Der Vorteil dieser Lösung liegt auf der Hand. Die meisten US-Unternehmen haben diese Klauseln längst zu ihren Vertragsbestandteilen gemacht. Eigentlich ist diese Lösung schon da. 

Doch auch hier gibt es einen Nachteil: Mit Recht merken viele Stimmen an, dass nach dem Urteil des Europäischen Gerichtshofes, die Frage im Raum steht, ob US-Unternehmen die Standardvertragsklauseln überhaupt erfüllen können. Es ist zu erwarten, dass europäische, aber v.a. deutsche Aufsichtsbehörden hier sehr zeitnah eine klare Auffassung vertreten, nämlich, dass die Standardvertragsklauseln bei US-Unternehmen nur schwer denkbar sind.  

Ich denke, dass darüber erneut Gerichte entscheiden werden. Meine private Meinung ist, dass die Standardvertragsklauseln auch bei US-Unternehmen ausreichend sind. Wenn diese Unternehmen gegen diesen Vertrag verstoßen, setzen sie sich Schadenersatzansprüchen aus. So ist das im Recht. 

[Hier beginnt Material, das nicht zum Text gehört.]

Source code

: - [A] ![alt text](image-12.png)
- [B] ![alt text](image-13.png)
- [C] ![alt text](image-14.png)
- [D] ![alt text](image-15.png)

Lösungsmöglichkeit: Artikel 49 DSGVO

Der Europäische Gerichtshof höchstselbst hat einen eigenen Lösungsvorschlag gemacht. Es stünde doch Artikel 49 DSGVO bereit. Diese Norm, die kaum bekannt ist, lässt in eng begrenzten Ausnahmefällen eine Datenverarbeitung in unsicheren Drittländern zu, selbst wenn alle anderen Garantien scheitern. Diese Fälle sind weder im Beschäftigtendatenschutz noch im Marketingbereich flächendeckend einsetzbar. Anders ausgedrückt: Der Europäische Gerichtshof ist der möglicherweise der Meinung, dass in Zukunft Datenverarbeitungsvorgänge in den USA die Ausnahme bleiben sollte.